Please retype the entries below word for word, passing over every picture.

**DATA SUPPLIED:**
[Start of Attachment]

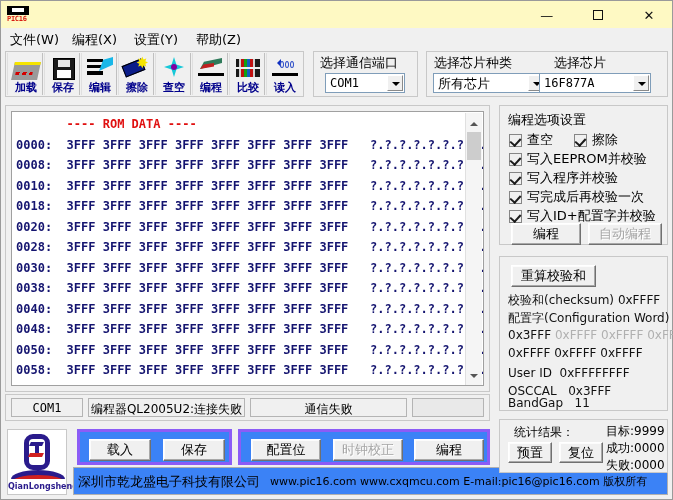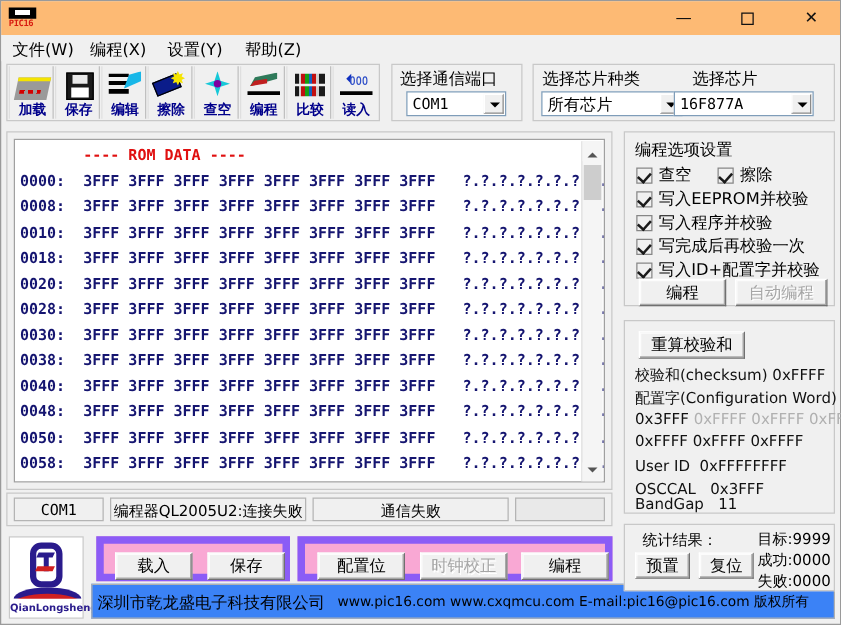--- a/index.html
+++ b/index.html
@@ -5,21 +5,21 @@
   html,body{margin:0;padding:0;}
   body{
     width:673px;height:500px;overflow:hidden;
     font-family:"DejaVu Sans","Liberation Sans",sans-serif;
     background:#f0f0f0;
     -webkit-font-smoothing:none;
   }
   .app{position:relative;width:673px;height:500px;background:#f0f0f0;box-sizing:border-box;border:1px solid #9a9a9a;}
 
   
-  .titlebar{position:absolute;left:0;top:0;width:671px;height:27px;background:#fdba74;}
+  .titlebar{position:absolute;left:0;top:0;width:671px;height:27px;background:#fef9c3;}
   .title-icon{position:absolute;left:6px;top:5px;width:22px;height:17px;}
   .chipicon{position:absolute;left:0;top:0;width:22px;height:9px;background:#000;}
   .chipicon:after{content:"";position:absolute;left:5px;top:2px;width:12px;height:4px;background:#fff;}
   .chiptext{position:absolute;left:0;top:9px;width:22px;height:8px;font-family:"DejaVu Sans Mono","Liberation Mono",monospace;
             font-size:7px;font-weight:bold;color:#d81b10;line-height:8px;letter-spacing:-.3px;}
   .title-text{position:absolute;left:34px;top:4px;font-size:14px;color:#1a1a1a;margin-top:48px;}
   .winbtns{position:absolute;right:0;top:0;height:27px;}
   .winbtn{display:inline-block;width:46px;height:27px;position:relative;vertical-align:top;}
   .winbtn i{position:absolute;left:50%;top:50%;transform:translate(-50%,-50%);font-style:normal;font-size:13px;color:#111;line-height:1;}
   .winbtn .sq{width:10px;height:10px;border:1px solid #111;box-sizing:border-box;}
@@ -92,21 +92,21 @@
   .thumb{position:absolute;left:1px;top:19px;width:14px;height:28px;background:#cdcdcd;}
 
   
   .statwrap{position:absolute;left:4px;top:393px;width:485px;height:27px;background:#f0f0f0;
             border:1px solid #c8c8c8;box-sizing:border-box;}
   .stat{position:absolute;top:3px;height:19px;background:#f0f0f0;border:1px solid #b4b4b4;box-sizing:border-box;}
   .stat span{position:absolute;left:0;right:0;top:2px;text-align:center;font-size:12px;color:#000;}
   .stat.mono span{font-family:"DejaVu Sans Mono","Liberation Mono",monospace;}
 
   
-  .btnbar{position:absolute;background:#f9a8d4;border:6px solid #8b5cf6;box-sizing:border-box;}
+  .btnbar{position:absolute;background:#3b82f6;border:3px solid #8b5cf6;box-sizing:border-box;}
   .gbtn{position:absolute;background:#f0f0f0;border:1px solid #fff;
         border-right-color:#707070;border-bottom-color:#707070;box-sizing:border-box;
         box-shadow:inset -1px -1px 0 #a8a8a8, inset 1px 1px 0 #fcfcfc;}
   .gbtn span{position:absolute;left:0;right:0;top:50%;transform:translateY(-50%);text-align:center;font-size:13px;color:#000;}
   .gbtn.disabled span{color:#a6a6a6;text-shadow:1px 1px 0 #fff;}
 
   
   .logobox{position:absolute;left:6px;top:428px;width:60px;height:66px;background:#fff;border:1px solid #c8c8c8;box-sizing:border-box;}
   .logo-sq{position:absolute;left:16px;top:4px;width:26px;height:36px;border:5px solid #2a1b8c;border-radius:9px;box-sizing:border-box;background:#fff;}
   .logo-g1{position:absolute;left:22px;top:12px;width:13px;height:4px;background:#2a1b8c;transform:skewX(-25deg);}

[End of Attachment]

**ANSWER SECTION:**
--- a/index.html
+++ b/index.html
@@ -5,21 +5,21 @@
   html,body{margin:0;padding:0;}
   body{
     width:673px;height:500px;overflow:hidden;
     font-family:"DejaVu Sans","Liberation Sans",sans-serif;
     background:#f0f0f0;
     -webkit-font-smoothing:none;
   }
   .app{position:relative;width:673px;height:500px;background:#f0f0f0;box-sizing:border-box;border:1px solid #9a9a9a;}
 
   
-  .titlebar{position:absolute;left:0;top:0;width:671px;height:27px;background:#fdba74;}
+  .titlebar{position:absolute;left:0;top:0;width:671px;height:27px;background:#fef9c3;}
   .title-icon{position:absolute;left:6px;top:5px;width:22px;height:17px;}
   .chipicon{position:absolute;left:0;top:0;width:22px;height:9px;background:#000;}
   .chipicon:after{content:"";position:absolute;left:5px;top:2px;width:12px;height:4px;background:#fff;}
   .chiptext{position:absolute;left:0;top:9px;width:22px;height:8px;font-family:"DejaVu Sans Mono","Liberation Mono",monospace;
             font-size:7px;font-weight:bold;color:#d81b10;line-height:8px;letter-spacing:-.3px;}
   .title-text{position:absolute;left:34px;top:4px;font-size:14px;color:#1a1a1a;margin-top:48px;}
   .winbtns{position:absolute;right:0;top:0;height:27px;}
   .winbtn{display:inline-block;width:46px;height:27px;position:relative;vertical-align:top;}
   .winbtn i{position:absolute;left:50%;top:50%;transform:translate(-50%,-50%);font-style:normal;font-size:13px;color:#111;line-height:1;}
   .winbtn .sq{width:10px;height:10px;border:1px solid #111;box-sizing:border-box;}
@@ -92,21 +92,21 @@
   .thumb{position:absolute;left:1px;top:19px;width:14px;height:28px;background:#cdcdcd;}
 
   
   .statwrap{position:absolute;left:4px;top:393px;width:485px;height:27px;background:#f0f0f0;
             border:1px solid #c8c8c8;box-sizing:border-box;}
   .stat{position:absolute;top:3px;height:19px;background:#f0f0f0;border:1px solid #b4b4b4;box-sizing:border-box;}
   .stat span{position:absolute;left:0;right:0;top:2px;text-align:center;font-size:12px;color:#000;}
   .stat.mono span{font-family:"DejaVu Sans Mono","Liberation Mono",monospace;}
 
   
-  .btnbar{position:absolute;background:#f9a8d4;border:6px solid #8b5cf6;box-sizing:border-box;}
+  .btnbar{position:absolute;background:#3b82f6;border:3px solid #8b5cf6;box-sizing:border-box;}
   .gbtn{position:absolute;background:#f0f0f0;border:1px solid #fff;
         border-right-color:#707070;border-bottom-color:#707070;box-sizing:border-box;
         box-shadow:inset -1px -1px 0 #a8a8a8, inset 1px 1px 0 #fcfcfc;}
   .gbtn span{position:absolute;left:0;right:0;top:50%;transform:translateY(-50%);text-align:center;font-size:13px;color:#000;}
   .gbtn.disabled span{color:#a6a6a6;text-shadow:1px 1px 0 #fff;}
 
   
   .logobox{position:absolute;left:6px;top:428px;width:60px;height:66px;background:#fff;border:1px solid #c8c8c8;box-sizing:border-box;}
   .logo-sq{position:absolute;left:16px;top:4px;width:26px;height:36px;border:5px solid #2a1b8c;border-radius:9px;box-sizing:border-box;background:#fff;}
   .logo-g1{position:absolute;left:22px;top:12px;width:13px;height:4px;background:#2a1b8c;transform:skewX(-25deg);}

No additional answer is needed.